### Task description
After the line containing "Courtship and Marriage: 663 -> 659", copy nothing more; up to and including it, copy every line of the listing exactly from the first, leaving out the pictures.

========================

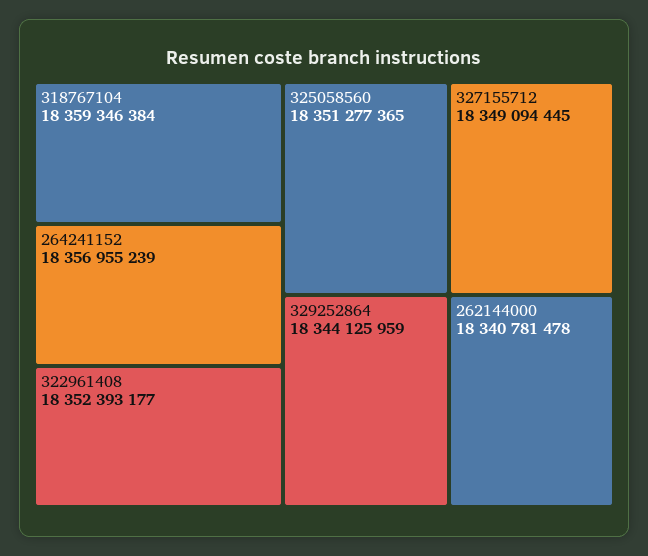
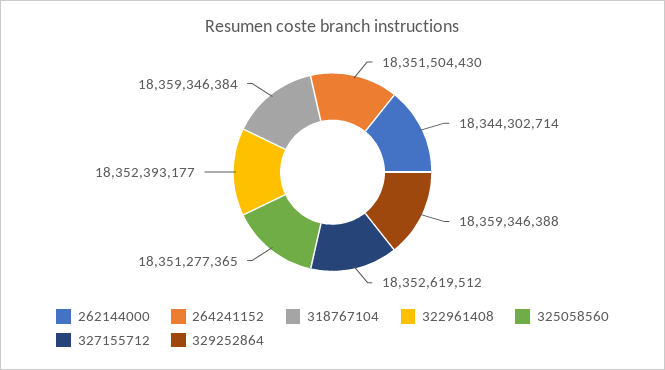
264241152: 18356955239 -> 18351504430
327155712: 18349094445 -> 18352619512
329252864: 18344125959 -> 18359346388
262144000: 18340781478 -> 18344302714

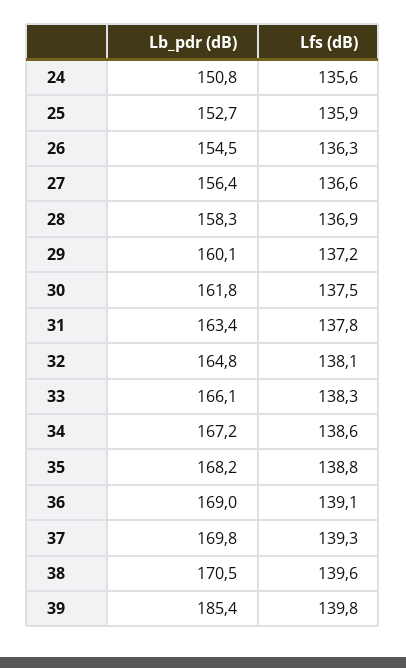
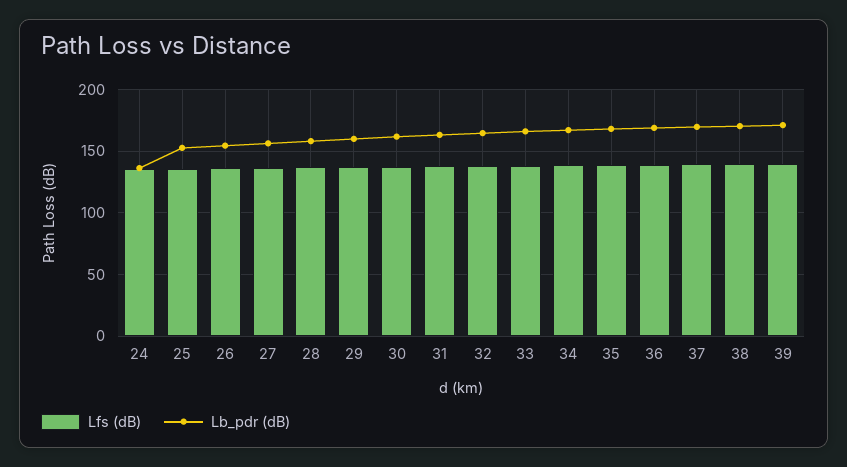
Lb_pdr (dB), 24: 150.8 -> 135
Lb_pdr (dB), 39: 185.4 -> 170

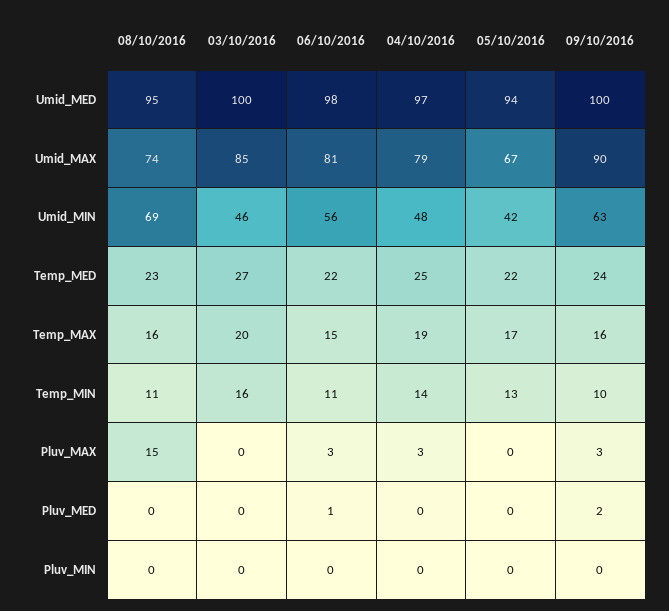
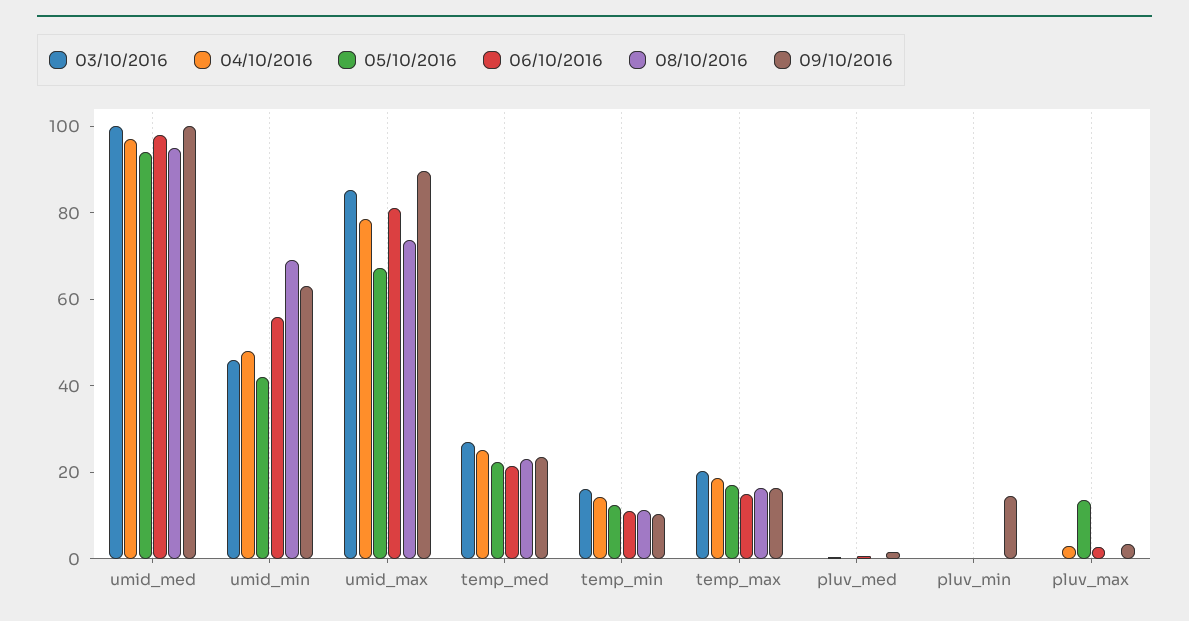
08/10/2016, Pluv_MAX: 15 -> 0
05/10/2016, Pluv_MAX: 0 -> 15
09/10/2016, Pluv_MIN: 0 -> 15

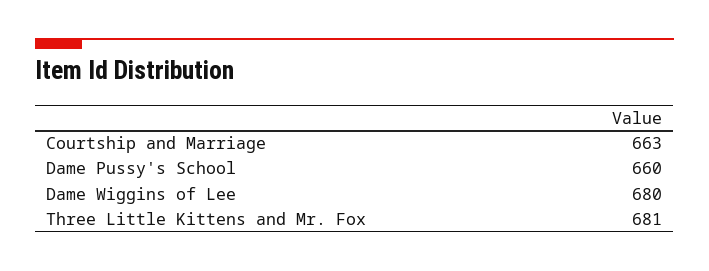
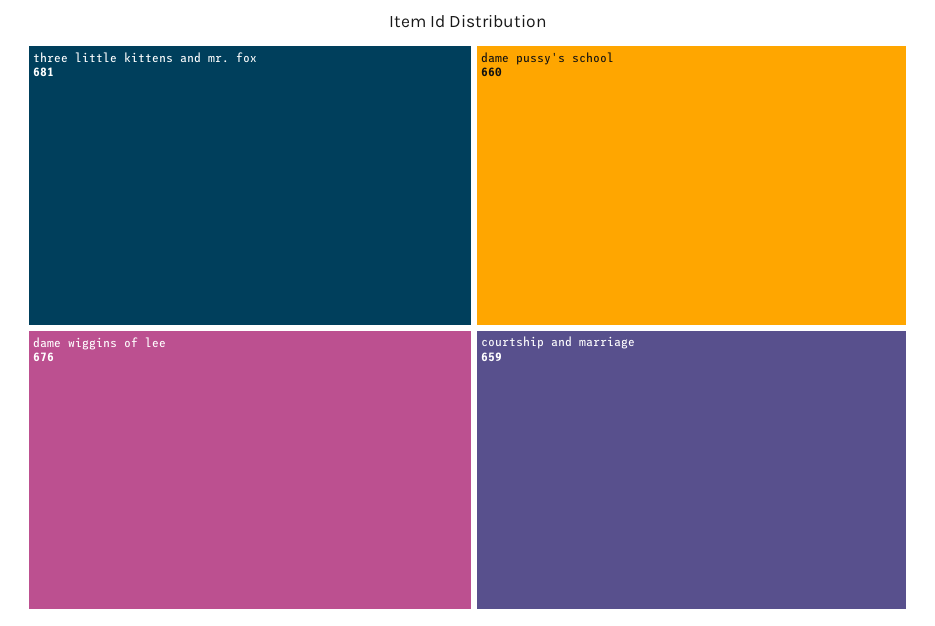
Courtship and Marriage: 663 -> 659
Dame Wiggins of Lee: 680 -> 676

========================

### Response for this exercise
264241152: 18356955239 -> 18351504430
327155712: 18349094445 -> 18352619512
329252864: 18344125959 -> 18359346388
262144000: 18340781478 -> 18344302714

Lb_pdr (dB), 24: 150.8 -> 135
Lb_pdr (dB), 39: 185.4 -> 170

08/10/2016, Pluv_MAX: 15 -> 0
05/10/2016, Pluv_MAX: 0 -> 15
09/10/2016, Pluv_MIN: 0 -> 15

Courtship and Marriage: 663 -> 659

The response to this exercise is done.